=== INPUT DATA ===
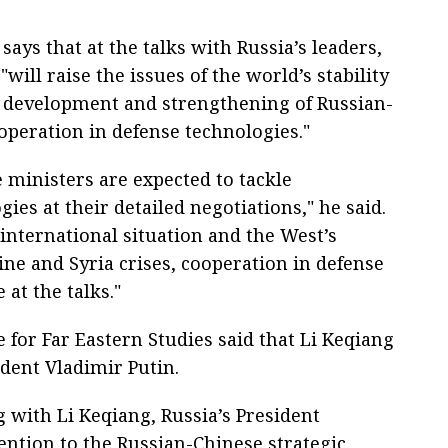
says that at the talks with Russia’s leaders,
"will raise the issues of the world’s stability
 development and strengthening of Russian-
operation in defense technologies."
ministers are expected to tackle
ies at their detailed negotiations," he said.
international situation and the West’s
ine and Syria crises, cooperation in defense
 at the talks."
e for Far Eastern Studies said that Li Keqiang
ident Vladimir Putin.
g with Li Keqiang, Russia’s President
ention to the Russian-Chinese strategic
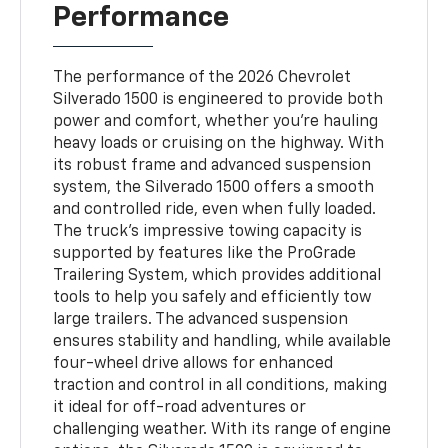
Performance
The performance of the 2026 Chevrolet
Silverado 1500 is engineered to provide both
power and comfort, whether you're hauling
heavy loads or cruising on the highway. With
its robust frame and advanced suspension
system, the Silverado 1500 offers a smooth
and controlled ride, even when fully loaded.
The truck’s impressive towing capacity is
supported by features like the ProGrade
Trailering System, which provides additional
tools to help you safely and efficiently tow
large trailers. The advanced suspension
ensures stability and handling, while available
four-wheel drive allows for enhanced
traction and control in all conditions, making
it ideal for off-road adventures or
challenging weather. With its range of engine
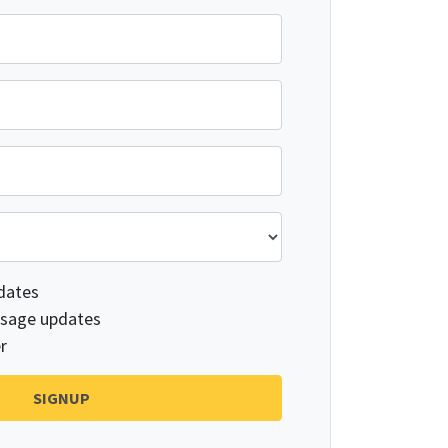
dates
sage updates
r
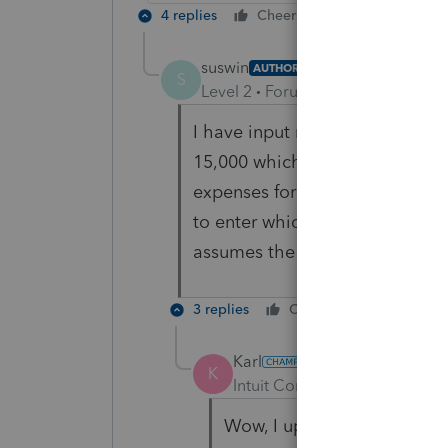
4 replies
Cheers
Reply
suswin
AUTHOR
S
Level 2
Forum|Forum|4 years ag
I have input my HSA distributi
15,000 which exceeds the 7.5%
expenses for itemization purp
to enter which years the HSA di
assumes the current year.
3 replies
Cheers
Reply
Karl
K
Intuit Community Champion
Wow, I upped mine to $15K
===
=== INPUT DATA ===
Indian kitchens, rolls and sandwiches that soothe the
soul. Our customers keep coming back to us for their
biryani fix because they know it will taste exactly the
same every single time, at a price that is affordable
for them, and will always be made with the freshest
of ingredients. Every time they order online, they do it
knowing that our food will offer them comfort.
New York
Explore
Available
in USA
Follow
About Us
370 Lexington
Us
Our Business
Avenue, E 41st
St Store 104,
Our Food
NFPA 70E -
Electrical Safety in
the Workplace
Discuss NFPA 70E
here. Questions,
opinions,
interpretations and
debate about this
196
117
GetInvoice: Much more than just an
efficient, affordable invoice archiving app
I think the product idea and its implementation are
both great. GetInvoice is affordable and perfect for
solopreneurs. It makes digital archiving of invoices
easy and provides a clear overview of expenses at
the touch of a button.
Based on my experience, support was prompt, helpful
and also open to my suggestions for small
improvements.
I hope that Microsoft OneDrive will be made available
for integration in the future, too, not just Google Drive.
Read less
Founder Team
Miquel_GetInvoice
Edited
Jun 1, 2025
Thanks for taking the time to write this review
===
EXERCISE OBJECTIVE: In the entries, find every line holding "Russian" and copy it.

OUTPUT BELOW:
 development and strengthening of Russian-
ention to the Russian-Chinese strategic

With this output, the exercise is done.